→ DESCRIPTION OF THE TASK
Every line below should be repeated exactly as written.

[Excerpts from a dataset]
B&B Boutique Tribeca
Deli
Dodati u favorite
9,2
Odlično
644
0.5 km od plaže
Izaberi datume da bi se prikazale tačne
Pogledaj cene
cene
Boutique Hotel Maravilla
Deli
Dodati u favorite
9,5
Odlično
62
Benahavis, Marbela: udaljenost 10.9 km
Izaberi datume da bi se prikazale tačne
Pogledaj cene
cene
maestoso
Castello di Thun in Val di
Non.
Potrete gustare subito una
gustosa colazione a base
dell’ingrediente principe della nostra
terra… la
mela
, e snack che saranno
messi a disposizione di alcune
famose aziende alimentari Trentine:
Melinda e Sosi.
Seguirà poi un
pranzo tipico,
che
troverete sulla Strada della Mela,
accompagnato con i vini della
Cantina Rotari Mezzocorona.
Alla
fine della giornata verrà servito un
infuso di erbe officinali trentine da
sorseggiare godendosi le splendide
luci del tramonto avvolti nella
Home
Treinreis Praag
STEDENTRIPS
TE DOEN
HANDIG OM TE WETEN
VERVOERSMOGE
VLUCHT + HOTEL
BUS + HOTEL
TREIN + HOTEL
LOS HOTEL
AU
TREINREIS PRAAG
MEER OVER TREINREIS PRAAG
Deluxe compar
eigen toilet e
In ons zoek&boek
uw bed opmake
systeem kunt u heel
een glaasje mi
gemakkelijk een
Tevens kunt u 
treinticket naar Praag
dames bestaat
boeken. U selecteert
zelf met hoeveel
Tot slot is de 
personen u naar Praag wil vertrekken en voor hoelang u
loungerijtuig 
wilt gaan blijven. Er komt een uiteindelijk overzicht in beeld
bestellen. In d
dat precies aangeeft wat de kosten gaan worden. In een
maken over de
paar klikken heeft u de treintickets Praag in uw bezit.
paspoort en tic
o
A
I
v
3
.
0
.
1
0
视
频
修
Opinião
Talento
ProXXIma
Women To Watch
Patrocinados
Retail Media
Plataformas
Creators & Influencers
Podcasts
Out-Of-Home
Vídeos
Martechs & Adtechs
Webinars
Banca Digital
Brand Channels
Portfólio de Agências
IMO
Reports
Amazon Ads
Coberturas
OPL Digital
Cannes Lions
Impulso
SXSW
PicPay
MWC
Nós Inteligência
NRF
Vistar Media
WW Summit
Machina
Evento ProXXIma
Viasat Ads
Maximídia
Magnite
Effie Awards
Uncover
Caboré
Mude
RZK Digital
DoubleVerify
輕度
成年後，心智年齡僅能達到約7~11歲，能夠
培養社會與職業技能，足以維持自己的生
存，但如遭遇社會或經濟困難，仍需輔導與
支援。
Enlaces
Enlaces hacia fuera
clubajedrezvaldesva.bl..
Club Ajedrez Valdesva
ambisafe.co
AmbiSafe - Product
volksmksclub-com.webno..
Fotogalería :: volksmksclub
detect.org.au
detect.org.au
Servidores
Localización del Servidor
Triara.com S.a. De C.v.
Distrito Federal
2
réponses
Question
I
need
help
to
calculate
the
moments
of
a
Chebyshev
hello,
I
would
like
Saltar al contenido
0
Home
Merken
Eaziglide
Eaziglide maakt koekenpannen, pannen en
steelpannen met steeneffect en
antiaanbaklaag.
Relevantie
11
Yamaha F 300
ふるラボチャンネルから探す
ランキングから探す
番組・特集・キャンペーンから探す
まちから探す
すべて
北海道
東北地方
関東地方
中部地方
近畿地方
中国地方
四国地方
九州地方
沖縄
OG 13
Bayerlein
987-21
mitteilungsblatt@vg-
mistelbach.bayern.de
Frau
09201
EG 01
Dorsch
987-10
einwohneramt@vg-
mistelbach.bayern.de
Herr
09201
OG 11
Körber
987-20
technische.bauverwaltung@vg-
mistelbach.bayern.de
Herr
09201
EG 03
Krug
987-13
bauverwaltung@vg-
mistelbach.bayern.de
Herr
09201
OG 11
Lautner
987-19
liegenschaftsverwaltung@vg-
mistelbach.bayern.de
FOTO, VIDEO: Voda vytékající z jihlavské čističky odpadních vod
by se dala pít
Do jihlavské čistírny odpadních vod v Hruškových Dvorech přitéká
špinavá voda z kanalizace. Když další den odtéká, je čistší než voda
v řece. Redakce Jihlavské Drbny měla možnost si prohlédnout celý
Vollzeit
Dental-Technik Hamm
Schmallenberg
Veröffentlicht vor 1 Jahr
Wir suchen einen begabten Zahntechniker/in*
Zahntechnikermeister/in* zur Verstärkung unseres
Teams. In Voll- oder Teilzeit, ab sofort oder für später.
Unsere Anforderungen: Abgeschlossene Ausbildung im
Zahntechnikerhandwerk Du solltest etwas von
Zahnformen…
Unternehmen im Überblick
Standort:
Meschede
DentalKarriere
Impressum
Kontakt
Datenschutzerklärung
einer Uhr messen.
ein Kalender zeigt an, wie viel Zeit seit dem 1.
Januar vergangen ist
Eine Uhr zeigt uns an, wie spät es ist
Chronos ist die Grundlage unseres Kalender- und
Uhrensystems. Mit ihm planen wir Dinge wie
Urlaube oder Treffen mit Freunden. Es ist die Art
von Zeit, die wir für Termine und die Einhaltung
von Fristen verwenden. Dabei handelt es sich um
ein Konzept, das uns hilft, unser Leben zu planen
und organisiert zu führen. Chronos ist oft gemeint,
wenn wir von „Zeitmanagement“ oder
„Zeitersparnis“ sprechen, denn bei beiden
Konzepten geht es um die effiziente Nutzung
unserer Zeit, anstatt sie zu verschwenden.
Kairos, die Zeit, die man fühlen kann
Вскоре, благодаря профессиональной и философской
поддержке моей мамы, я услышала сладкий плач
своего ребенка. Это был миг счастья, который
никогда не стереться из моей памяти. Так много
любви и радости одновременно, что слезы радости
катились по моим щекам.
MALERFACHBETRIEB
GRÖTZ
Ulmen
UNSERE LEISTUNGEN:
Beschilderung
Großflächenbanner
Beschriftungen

→ ANSWER SECTION
B&B Boutique Tribeca
Deli
Dodati u favorite
9,2
Odlično
644
0.5 km od plaže
Izaberi datume da bi se prikazale tačne
Pogledaj cene
cene
Boutique Hotel Maravilla
Deli
Dodati u favorite
9,5
Odlično
62
Benahavis, Marbela: udaljenost 10.9 km
Izaberi datume da bi se prikazale tačne
Pogledaj cene
cene
maestoso
Castello di Thun in Val di
Non.
Potrete gustare subito una
gustosa colazione a base
dell’ingrediente principe della nostra
terra… la
mela
, e snack che saranno
messi a disposizione di alcune
famose aziende alimentari Trentine:
Melinda e Sosi.
Seguirà poi un
pranzo tipico,
che
troverete sulla Strada della Mela,
accompagnato con i vini della
Cantina Rotari Mezzocorona.
Alla
fine della giornata verrà servito un
infuso di erbe officinali trentine da
sorseggiare godendosi le splendide
luci del tramonto avvolti nella
Home
Treinreis Praag
STEDENTRIPS
TE DOEN
HANDIG OM TE WETEN
VERVOERSMOGE
VLUCHT + HOTEL
BUS + HOTEL
TREIN + HOTEL
LOS HOTEL
AU
TREINREIS PRAAG
MEER OVER TREINREIS PRAAG
Deluxe compar
eigen toilet e
In ons zoek&boek
uw bed opmake
systeem kunt u heel
een glaasje mi
gemakkelijk een
Tevens kunt u 
treinticket naar Praag
dames bestaat
boeken. U selecteert
zelf met hoeveel
Tot slot is de 
personen u naar Praag wil vertrekken en voor hoelang u
loungerijtuig 
wilt gaan blijven. Er komt een uiteindelijk overzicht in beeld
bestellen. In d
dat precies aangeeft wat de kosten gaan worden. In een
maken over de
paar klikken heeft u de treintickets Praag in uw bezit.
paspoort en tic
o
A
I
v
3
.
0
.
1
0
视
频
修
Opinião
Talento
ProXXIma
Women To Watch
Patrocinados
Retail Media
Plataformas
Creators & Influencers
Podcasts
Out-Of-Home
Vídeos
Martechs & Adtechs
Webinars
Banca Digital
Brand Channels
Portfólio de Agências
IMO
Reports
Amazon Ads
Coberturas
OPL Digital
Cannes Lions
Impulso
SXSW
PicPay
MWC
Nós Inteligência
NRF
Vistar Media
WW Summit
Machina
Evento ProXXIma
Viasat Ads
Maximídia
Magnite
Effie Awards
Uncover
Caboré
Mude
RZK Digital
DoubleVerify
輕度
成年後，心智年齡僅能達到約7~11歲，能夠
培養社會與職業技能，足以維持自己的生
存，但如遭遇社會或經濟困難，仍需輔導與
支援。
Enlaces
Enlaces hacia fuera
clubajedrezvaldesva.bl..
Club Ajedrez Valdesva
ambisafe.co
AmbiSafe - Product
volksmksclub-com.webno..
Fotogalería :: volksmksclub
detect.org.au
detect.org.au
Servidores
Localización del Servidor
Triara.com S.a. De C.v.
Distrito Federal
2
réponses
Question
I
need
help
to
calculate
the
moments
of
a
Chebyshev
hello,
I
would
like
Saltar al contenido
0
Home
Merken
Eaziglide
Eaziglide maakt koekenpannen, pannen en
steelpannen met steeneffect en
antiaanbaklaag.
Relevantie
11
Yamaha F 300
ふるラボチャンネルから探す
ランキングから探す
番組・特集・キャンペーンから探す
まちから探す
すべて
北海道
東北地方
関東地方
中部地方
近畿地方
中国地方
四国地方
九州地方
沖縄
OG 13
Bayerlein
987-21
mitteilungsblatt@vg-
mistelbach.bayern.de
Frau
09201
EG 01
Dorsch
987-10
einwohneramt@vg-
mistelbach.bayern.de
Herr
09201
OG 11
Körber
987-20
technische.bauverwaltung@vg-
mistelbach.bayern.de
Herr
09201
EG 03
Krug
987-13
bauverwaltung@vg-
mistelbach.bayern.de
Herr
09201
OG 11
Lautner
987-19
liegenschaftsverwaltung@vg-
mistelbach.bayern.de
FOTO, VIDEO: Voda vytékající z jihlavské čističky odpadních vod
by se dala pít
Do jihlavské čistírny odpadních vod v Hruškových Dvorech přitéká
špinavá voda z kanalizace. Když další den odtéká, je čistší než voda
v řece. Redakce Jihlavské Drbny měla možnost si prohlédnout celý
Vollzeit
Dental-Technik Hamm
Schmallenberg
Veröffentlicht vor 1 Jahr
Wir suchen einen begabten Zahntechniker/in*
Zahntechnikermeister/in* zur Verstärkung unseres
Teams. In Voll- oder Teilzeit, ab sofort oder für später.
Unsere Anforderungen: Abgeschlossene Ausbildung im
Zahntechnikerhandwerk Du solltest etwas von
Zahnformen…
Unternehmen im Überblick
Standort:
Meschede
DentalKarriere
Impressum
Kontakt
Datenschutzerklärung
einer Uhr messen.
ein Kalender zeigt an, wie viel Zeit seit dem 1.
Januar vergangen ist
Eine Uhr zeigt uns an, wie spät es ist
Chronos ist die Grundlage unseres Kalender- und
Uhrensystems. Mit ihm planen wir Dinge wie
Urlaube oder Treffen mit Freunden. Es ist die Art
von Zeit, die wir für Termine und die Einhaltung
von Fristen verwenden. Dabei handelt es sich um
ein Konzept, das uns hilft, unser Leben zu planen
und organisiert zu führen. Chronos ist oft gemeint,
wenn wir von „Zeitmanagement“ oder
„Zeitersparnis“ sprechen, denn bei beiden
Konzepten geht es um die effiziente Nutzung
unserer Zeit, anstatt sie zu verschwenden.
Kairos, die Zeit, die man fühlen kann
Вскоре, благодаря профессиональной и философской
поддержке моей мамы, я услышала сладкий плач
своего ребенка. Это был миг счастья, который
никогда не стереться из моей памяти. Так много
любви и радости одновременно, что слезы радости
катились по моим щекам.
MALERFACHBETRIEB
GRÖTZ
Ulmen
UNSERE LEISTUNGEN:
Beschilderung
Großflächenbanner
Beschriftungen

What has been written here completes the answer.